If you do feel stuck on a test (often they aren't clear on what they are trying to do), the first step is to check the input and verify that things are all working as you expect them to. If you don't find any bugs, then you can try adding
console.log([].slice.call(arguments.caller.callee.toString()));
to the top of your function. This will show you the source of the test fixture (or at least part of it).It would be nice to be able to mark a suggestion as resolved without having to add a no-content ("Great thanks!") comment.
I agree and understand the intent it's just that some katas', as you mentioned, have a vague description and as a non-native english speaker, I sometimes guess what they want me to do. But I think it's still a nice feature to have, as a newbie programmer, I still have a lot to understand especially when some of the kata's test specs are very tricky that I haven't even experienced and will not really understand what I did wrong.

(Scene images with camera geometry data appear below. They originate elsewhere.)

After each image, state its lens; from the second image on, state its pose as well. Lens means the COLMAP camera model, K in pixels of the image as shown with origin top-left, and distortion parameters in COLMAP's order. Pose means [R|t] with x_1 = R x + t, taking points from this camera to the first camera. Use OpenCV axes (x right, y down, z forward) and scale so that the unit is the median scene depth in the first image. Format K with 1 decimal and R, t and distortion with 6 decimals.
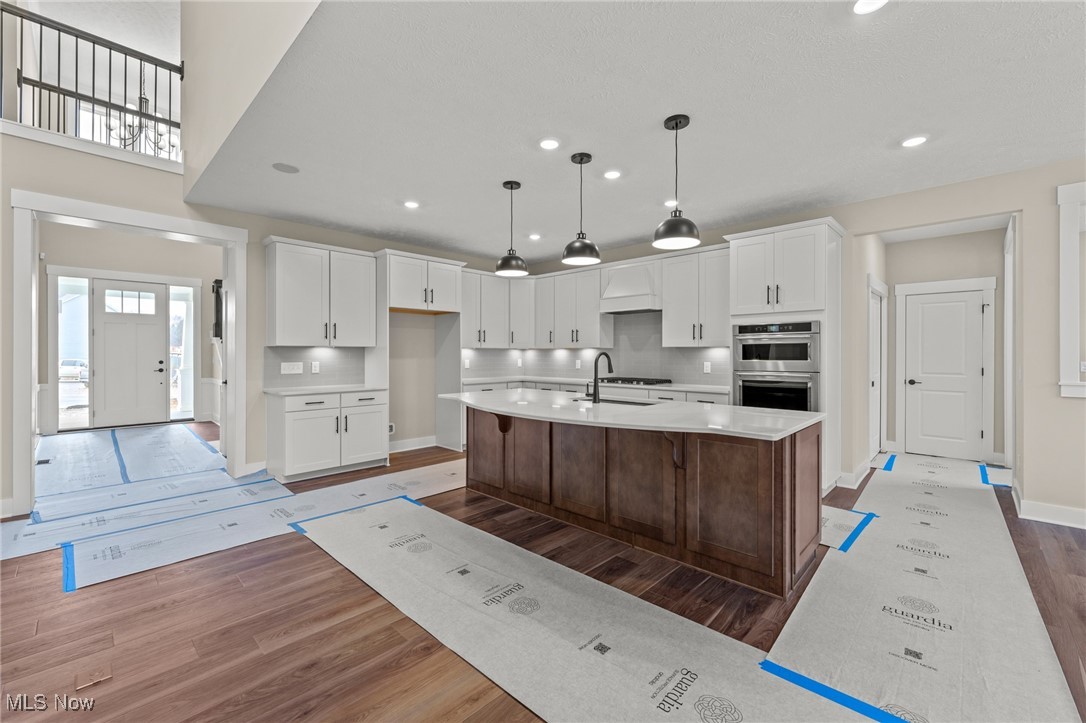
lens RADIAL K [[448.0, 0, 542.7], [0, 448.0, 353.5], [0, 0, 1]] dist [0.001217, -0.000723]
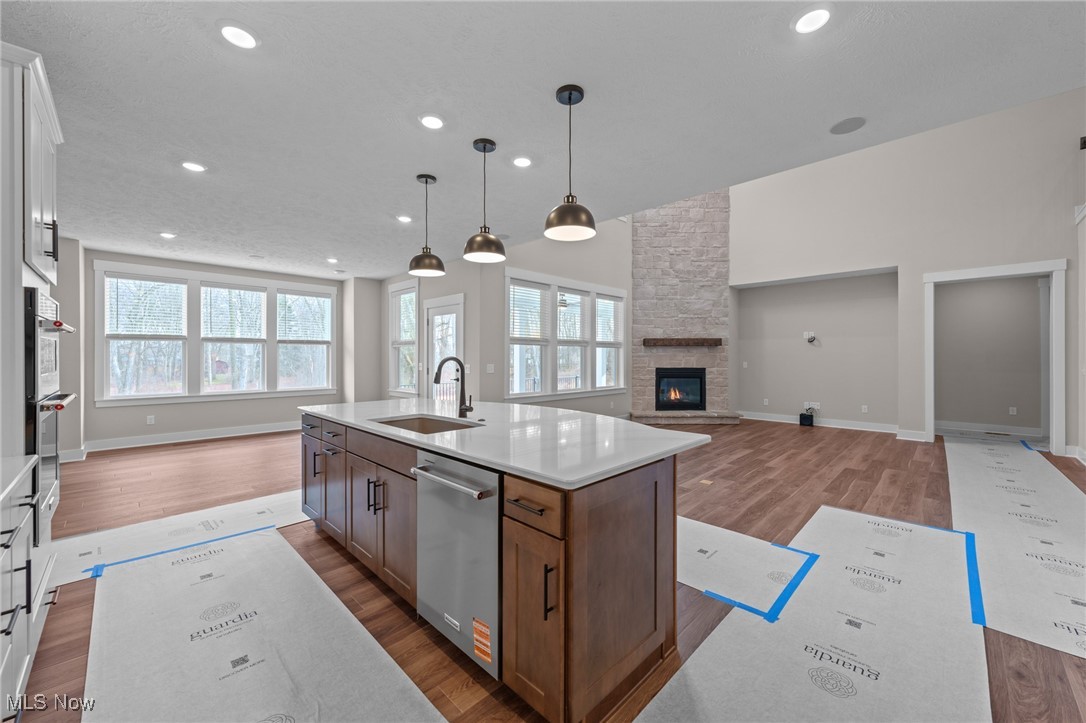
lens RADIAL K [[419.6, 0, 548.9], [0, 419.6, 359.2], [0, 0, 1]] dist [0.007455, 0.001040]
pose [[-0.999996, -0.001418, 0.002642, -0.039642], [-0.001404, 0.999985, 0.005284, -0.002208], [-0.002649, 0.005280, -0.999983, 1.539167]]
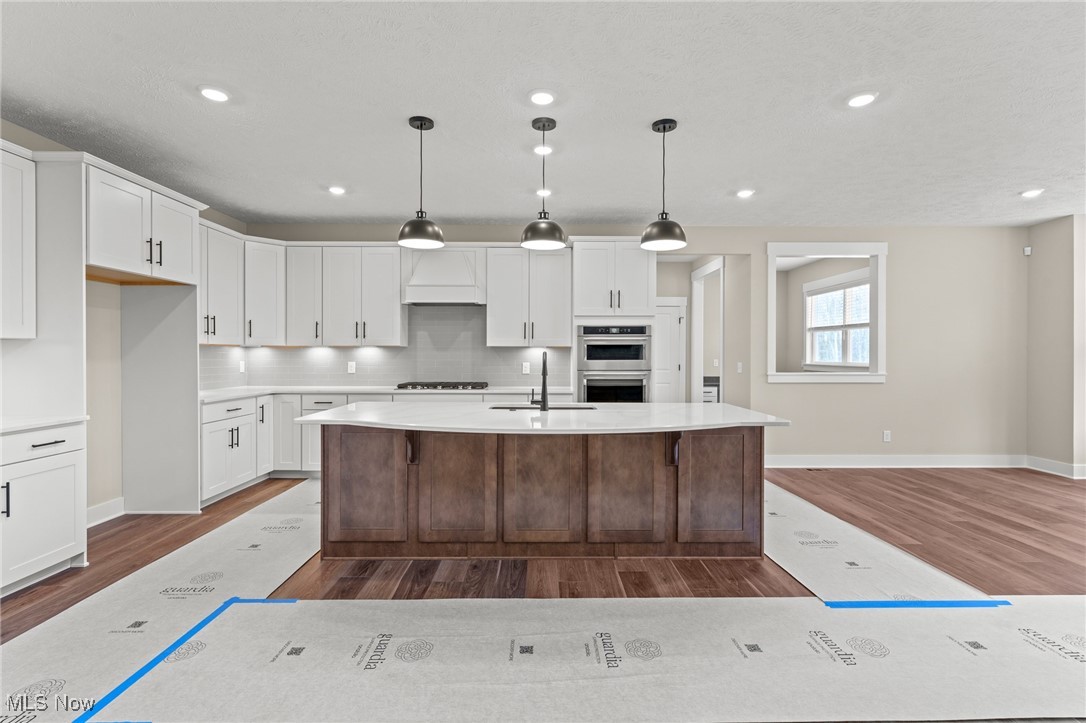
lens RADIAL K [[512.5, 0, 542.9], [0, 512.5, 355.4], [0, 0, 1]] dist [0.003112, 0.000545]
pose [[0.715142, -0.001384, 0.698978, -0.494240], [-0.002097, 0.999989, 0.004126, -0.000521], [-0.698976, -0.004417, 0.715131, 0.249612]]
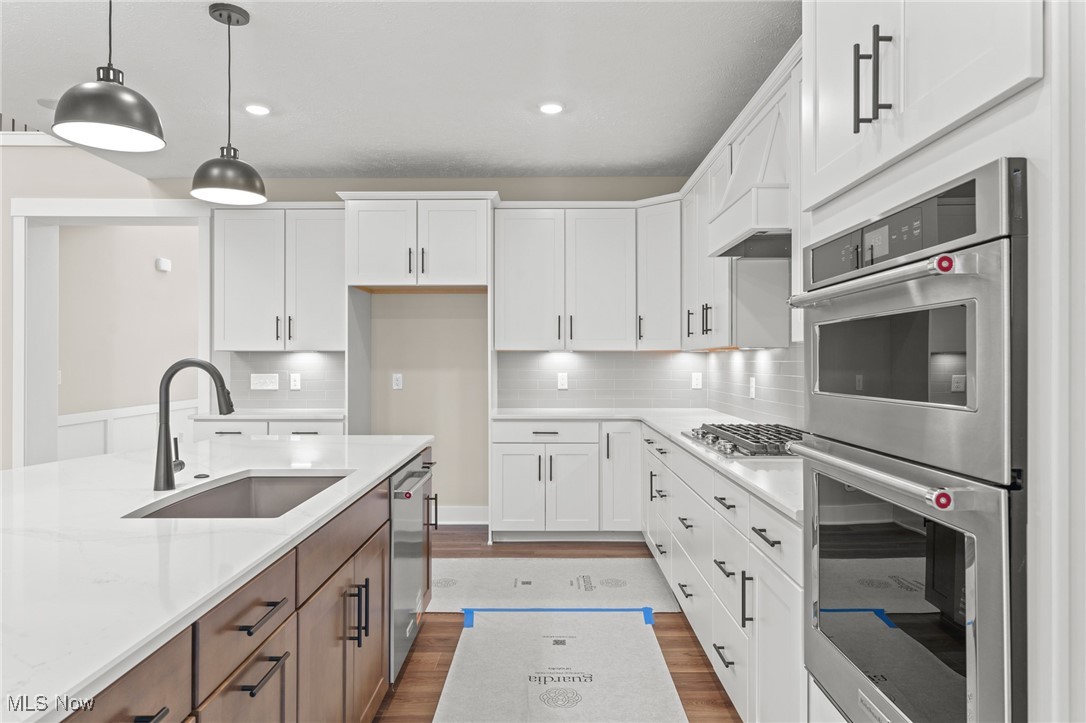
lens RADIAL K [[690.1, 0, 538.2], [0, 690.1, 355.8], [0, 0, 1]] dist [0.013152, -0.000802]
pose [[0.685378, -0.005009, -0.728170, 0.679158], [0.000490, 0.999979, -0.006418, -0.002031], [0.728188, 0.004042, 0.685366, 0.699792]]
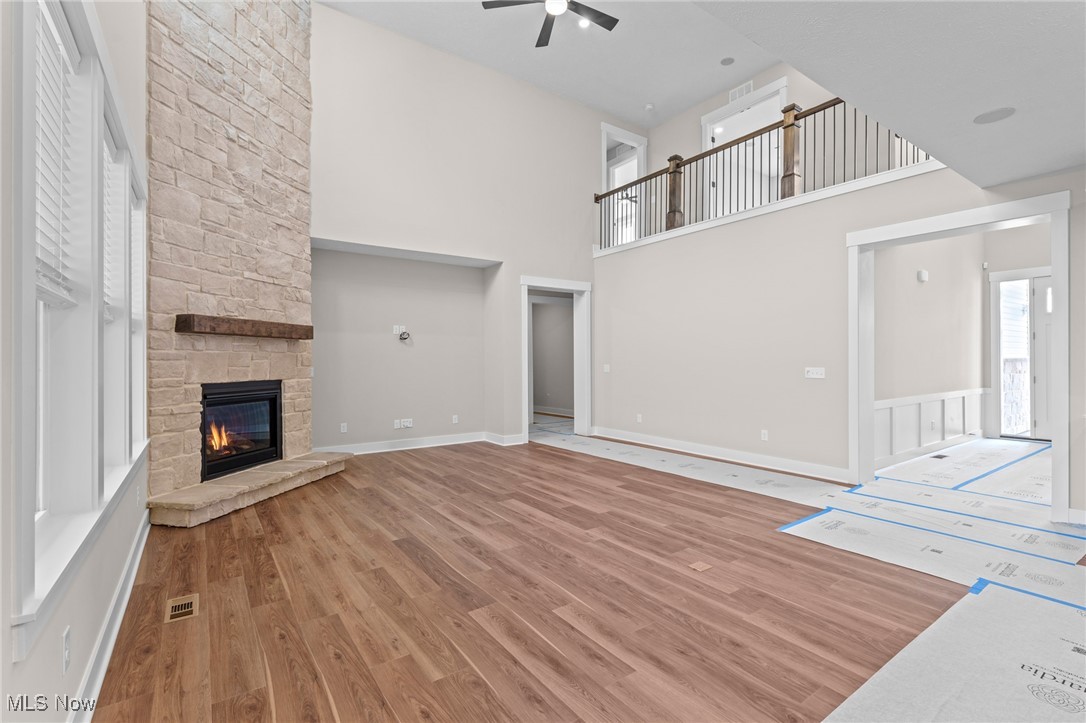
lens RADIAL K [[488.7, 0, 544.5], [0, 488.7, 360.5], [0, 0, 1]] dist [-0.001300, 0.003108]
pose [[-0.189182, 0.000477, -0.981942, 0.342822], [0.002712, 0.999996, -0.000037, 0.001979], [0.981938, -0.002670, -0.189182, 0.356386]]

This is an intended feature. Knowing the tests would make you directly aware of some of the complexities you wouldn't have thought off otherwise.
I can undertand your request, but I think the idea behind code katas and codewars is not to provide software specs so you comply to them, but to force you to write rather generic code that would hold against sneaky edge cases you might not have thought of.
Of course the success of this approach is debatable, as I see some katas where people do just that: write something that complies to the test and that would be a dreadful piece of code to use in enterprise software.
Maybe the issue lies more with the kata's description than with the tests. I think it's a judgment call, and it'd be hard for them to make it work both ways. It's just too bad that some katas try to have you guess while others try to enforce specs that sometime seem silly.
Knowing what the specs of the test is. Sometimes when I try to submit my solution, it's failing on some tests and I don't know what should I change in my code.